Extract to read
+---+

Nice! Even though the `times_two` function does not literally return `2 * x`,
SAW is able to confirm that the function behaves as if it were implemented that
way.

## `Term`s and other types

Now that we know how Cryptol can be used within SAW, we can go back and explain
what the `mir_term` function does. It is helpful to examine the type of
`mir_term` by using SAW's interactive mode. To do so, run the `saw` binary
without any other arguments:

:::{code-block} console
$ saw
:::

Then run `enable_experimental` (to enable MIR-related commands) and run `:type
mir_term`:

:::{code-block} console
sawscript> enable_experimental
sawscript> :type mir_term
Term -> MIRValue
:::

Here, we see that `mir_term` accepts a `Term` as an argument and returns a
`MIRValue`. In this context, the `Term` type represents a Cryptol value, and
the `MIRValue` type represents SAW-related MIR values. `Term`s can be thought
of as a subset of `MIRValue`s, and the `mir_term` function is used to promote a
`Term` to a `MIRValue`.

Most other MIR-related commands work over `MIRValue`s, as can be seen with
SAW's `:type` command:

:::{code-block} console
sawscript> :type mir_execute_func
[MIRValue] -> MIRSetup ()
sawscript> :type mir_return
MIRValue -> MIRSetup ()
:::

Note that `MIRSetup` is the type of statements in a MIR specification, and two
`MIRSetup`-typed commands can be chained together by using `do`-notation.

+---+

Complete the following
1. In the SAW excerpt, what does the `Term` type represent?
2. Reproduce the SAW excerpt verbatim from "Most other MIR-related" up to and including "[MIRValue] -> MIRSetup ()".
3. Extend the SAW excerpt, beginning immediately after its final sentence.

(Stored items)
+---+

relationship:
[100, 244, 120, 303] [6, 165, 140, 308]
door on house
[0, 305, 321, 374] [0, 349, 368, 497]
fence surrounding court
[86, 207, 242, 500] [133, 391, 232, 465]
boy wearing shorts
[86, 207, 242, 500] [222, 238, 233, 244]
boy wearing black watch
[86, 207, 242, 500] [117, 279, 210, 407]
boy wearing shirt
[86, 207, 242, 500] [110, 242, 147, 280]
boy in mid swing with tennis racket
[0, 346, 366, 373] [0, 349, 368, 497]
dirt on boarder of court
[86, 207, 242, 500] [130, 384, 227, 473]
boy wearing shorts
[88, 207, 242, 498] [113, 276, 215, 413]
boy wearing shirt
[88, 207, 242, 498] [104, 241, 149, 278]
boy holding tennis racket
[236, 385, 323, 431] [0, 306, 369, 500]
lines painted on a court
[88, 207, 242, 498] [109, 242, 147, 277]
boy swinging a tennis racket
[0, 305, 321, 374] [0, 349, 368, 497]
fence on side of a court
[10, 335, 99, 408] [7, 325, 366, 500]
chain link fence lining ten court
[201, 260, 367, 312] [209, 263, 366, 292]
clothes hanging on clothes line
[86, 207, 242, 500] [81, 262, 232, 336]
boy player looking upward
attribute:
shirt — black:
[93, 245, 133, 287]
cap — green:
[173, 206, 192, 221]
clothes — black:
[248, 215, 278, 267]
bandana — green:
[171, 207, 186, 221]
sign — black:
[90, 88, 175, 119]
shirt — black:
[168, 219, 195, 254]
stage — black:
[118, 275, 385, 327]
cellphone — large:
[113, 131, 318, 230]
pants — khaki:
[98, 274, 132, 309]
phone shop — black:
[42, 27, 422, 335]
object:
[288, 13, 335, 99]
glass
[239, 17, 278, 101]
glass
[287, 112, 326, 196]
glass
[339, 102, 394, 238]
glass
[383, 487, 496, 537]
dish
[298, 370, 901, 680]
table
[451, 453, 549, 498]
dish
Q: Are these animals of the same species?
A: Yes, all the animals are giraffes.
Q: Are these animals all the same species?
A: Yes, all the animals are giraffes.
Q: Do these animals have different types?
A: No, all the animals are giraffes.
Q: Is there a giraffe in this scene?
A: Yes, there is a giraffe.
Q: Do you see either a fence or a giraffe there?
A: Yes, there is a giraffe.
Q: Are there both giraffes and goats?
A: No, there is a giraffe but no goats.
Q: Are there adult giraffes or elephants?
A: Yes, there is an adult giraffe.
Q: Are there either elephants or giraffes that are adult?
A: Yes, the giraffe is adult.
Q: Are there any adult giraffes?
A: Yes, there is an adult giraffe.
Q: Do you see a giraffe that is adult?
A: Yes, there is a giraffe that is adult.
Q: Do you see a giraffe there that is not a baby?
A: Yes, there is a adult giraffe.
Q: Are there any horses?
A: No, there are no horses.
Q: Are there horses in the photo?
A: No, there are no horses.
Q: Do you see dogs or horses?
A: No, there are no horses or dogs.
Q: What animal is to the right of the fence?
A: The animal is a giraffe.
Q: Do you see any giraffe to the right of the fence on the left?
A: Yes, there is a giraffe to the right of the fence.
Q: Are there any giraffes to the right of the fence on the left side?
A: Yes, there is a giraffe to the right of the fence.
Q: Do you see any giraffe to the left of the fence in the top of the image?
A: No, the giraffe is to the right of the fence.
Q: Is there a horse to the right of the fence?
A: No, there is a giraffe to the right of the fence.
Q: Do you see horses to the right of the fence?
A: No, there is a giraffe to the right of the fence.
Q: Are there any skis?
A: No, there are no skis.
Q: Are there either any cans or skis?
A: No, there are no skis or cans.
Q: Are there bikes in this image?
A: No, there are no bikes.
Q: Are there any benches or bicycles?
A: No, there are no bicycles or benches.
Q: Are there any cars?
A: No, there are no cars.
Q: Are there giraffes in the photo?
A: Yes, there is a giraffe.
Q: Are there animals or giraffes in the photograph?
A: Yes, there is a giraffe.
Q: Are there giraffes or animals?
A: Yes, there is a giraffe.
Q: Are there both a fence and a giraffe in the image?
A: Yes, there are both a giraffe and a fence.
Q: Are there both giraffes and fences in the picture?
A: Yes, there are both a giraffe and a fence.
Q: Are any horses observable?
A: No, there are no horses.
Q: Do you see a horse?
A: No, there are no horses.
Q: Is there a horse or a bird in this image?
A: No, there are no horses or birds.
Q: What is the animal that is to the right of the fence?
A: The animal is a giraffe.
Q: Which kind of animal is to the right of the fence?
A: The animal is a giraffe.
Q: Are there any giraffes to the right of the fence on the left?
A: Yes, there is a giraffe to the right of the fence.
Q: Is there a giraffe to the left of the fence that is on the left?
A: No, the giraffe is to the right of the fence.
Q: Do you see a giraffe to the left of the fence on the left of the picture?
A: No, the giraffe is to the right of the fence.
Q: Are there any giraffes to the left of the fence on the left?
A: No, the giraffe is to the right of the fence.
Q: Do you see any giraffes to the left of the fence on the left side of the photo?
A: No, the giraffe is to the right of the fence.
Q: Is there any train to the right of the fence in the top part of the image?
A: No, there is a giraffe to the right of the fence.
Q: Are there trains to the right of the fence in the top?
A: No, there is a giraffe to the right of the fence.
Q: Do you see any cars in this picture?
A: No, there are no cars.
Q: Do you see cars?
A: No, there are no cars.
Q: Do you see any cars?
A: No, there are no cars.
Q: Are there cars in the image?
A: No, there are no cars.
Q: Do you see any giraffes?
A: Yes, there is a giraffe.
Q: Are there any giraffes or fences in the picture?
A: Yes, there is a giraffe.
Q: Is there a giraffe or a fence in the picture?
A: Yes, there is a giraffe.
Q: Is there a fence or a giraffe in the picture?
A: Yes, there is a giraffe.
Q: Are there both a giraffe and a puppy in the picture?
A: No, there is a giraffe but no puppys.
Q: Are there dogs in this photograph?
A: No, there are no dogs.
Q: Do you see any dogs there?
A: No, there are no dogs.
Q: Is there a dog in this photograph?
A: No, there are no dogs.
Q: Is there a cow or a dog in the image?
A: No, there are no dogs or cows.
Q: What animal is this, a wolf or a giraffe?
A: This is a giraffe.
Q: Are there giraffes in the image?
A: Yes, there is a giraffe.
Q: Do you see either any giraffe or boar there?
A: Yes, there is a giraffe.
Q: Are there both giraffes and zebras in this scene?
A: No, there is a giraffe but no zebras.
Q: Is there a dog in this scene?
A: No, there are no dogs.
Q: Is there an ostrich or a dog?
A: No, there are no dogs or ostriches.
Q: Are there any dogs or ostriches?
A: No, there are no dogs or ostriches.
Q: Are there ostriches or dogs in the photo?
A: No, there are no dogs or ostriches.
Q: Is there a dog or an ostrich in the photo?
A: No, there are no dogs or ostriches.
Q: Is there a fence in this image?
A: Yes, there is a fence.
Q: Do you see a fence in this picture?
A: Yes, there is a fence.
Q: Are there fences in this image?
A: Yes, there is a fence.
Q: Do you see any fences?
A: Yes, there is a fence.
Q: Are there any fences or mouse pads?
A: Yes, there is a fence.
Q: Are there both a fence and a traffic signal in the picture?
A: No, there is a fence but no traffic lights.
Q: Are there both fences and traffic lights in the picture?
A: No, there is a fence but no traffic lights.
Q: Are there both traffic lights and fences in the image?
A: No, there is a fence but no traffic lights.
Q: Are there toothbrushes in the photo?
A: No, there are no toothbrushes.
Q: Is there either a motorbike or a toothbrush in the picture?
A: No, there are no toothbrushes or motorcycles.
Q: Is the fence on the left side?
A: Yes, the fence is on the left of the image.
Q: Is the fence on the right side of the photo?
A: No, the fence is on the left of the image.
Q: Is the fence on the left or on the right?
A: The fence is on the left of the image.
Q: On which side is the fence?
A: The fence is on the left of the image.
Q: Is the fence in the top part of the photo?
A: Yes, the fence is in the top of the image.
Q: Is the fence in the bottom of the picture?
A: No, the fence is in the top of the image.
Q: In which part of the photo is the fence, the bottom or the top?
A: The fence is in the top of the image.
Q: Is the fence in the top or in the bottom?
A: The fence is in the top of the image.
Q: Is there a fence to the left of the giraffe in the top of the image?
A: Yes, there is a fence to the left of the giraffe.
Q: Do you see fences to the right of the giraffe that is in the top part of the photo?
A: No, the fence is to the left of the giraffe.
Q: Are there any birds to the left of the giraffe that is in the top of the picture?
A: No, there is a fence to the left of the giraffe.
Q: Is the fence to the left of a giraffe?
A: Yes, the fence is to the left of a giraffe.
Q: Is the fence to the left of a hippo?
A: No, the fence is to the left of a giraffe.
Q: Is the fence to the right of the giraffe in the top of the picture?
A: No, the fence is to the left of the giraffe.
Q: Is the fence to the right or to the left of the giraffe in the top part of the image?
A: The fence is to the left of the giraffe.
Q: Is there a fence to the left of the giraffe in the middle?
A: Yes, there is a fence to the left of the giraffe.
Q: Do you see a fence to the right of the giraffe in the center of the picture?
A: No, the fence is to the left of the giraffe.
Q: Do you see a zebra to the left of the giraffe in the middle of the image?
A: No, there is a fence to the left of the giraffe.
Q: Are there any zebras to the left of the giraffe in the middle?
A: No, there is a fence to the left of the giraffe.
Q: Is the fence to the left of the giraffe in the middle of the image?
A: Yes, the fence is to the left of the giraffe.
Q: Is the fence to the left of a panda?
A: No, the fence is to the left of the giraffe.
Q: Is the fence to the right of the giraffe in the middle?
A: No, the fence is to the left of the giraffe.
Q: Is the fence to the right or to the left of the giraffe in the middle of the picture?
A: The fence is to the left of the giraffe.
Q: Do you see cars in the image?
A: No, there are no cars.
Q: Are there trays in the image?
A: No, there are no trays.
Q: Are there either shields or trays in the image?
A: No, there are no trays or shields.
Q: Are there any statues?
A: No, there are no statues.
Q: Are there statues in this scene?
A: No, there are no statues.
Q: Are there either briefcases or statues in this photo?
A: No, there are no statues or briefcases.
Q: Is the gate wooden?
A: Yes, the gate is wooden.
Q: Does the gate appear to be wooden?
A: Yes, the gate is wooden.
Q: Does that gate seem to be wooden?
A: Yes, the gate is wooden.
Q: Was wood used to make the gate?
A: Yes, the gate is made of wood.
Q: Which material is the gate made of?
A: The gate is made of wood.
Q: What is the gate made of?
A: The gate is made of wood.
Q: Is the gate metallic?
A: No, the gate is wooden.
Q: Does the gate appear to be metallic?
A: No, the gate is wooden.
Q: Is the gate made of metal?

+---+

Solved tasks
1. The `Term` type represents a Cryptol value.

2.
Most other MIR-related commands work over `MIRValue`s, as can be seen with
SAW's `:type` command:

:::{code-block} console
sawscript> :type mir_execute_func
[MIRValue] -> MIRSetup ()

3.
Writing `MIRSetup ()` means that the statement does not return anything
interesting, and the use of `()` here is very much analogous to how `()` is
used in Rust. There are other `MIRSetup`-typed commands that _do_ return
something interesting, as is the case with `mir_fresh_var`:

:::{code-block} console
sawscript> :type mir_fresh_var
String -> MIRType -> MIRSetup Term
:::

This command returns a `MIRSetup Term`, which means that when you write `x <-
mir_fresh_var ... ...` in a MIR specification, then `x` will be bound at type
`Term`.

Values of type `Term` have the property that they can be embedded into Cryptol
expression that are enclosed in double curly braces `{{ ... }}`. This is why
our earlier `{{ 2 * x }}` example works, as `x` is of type `Term`.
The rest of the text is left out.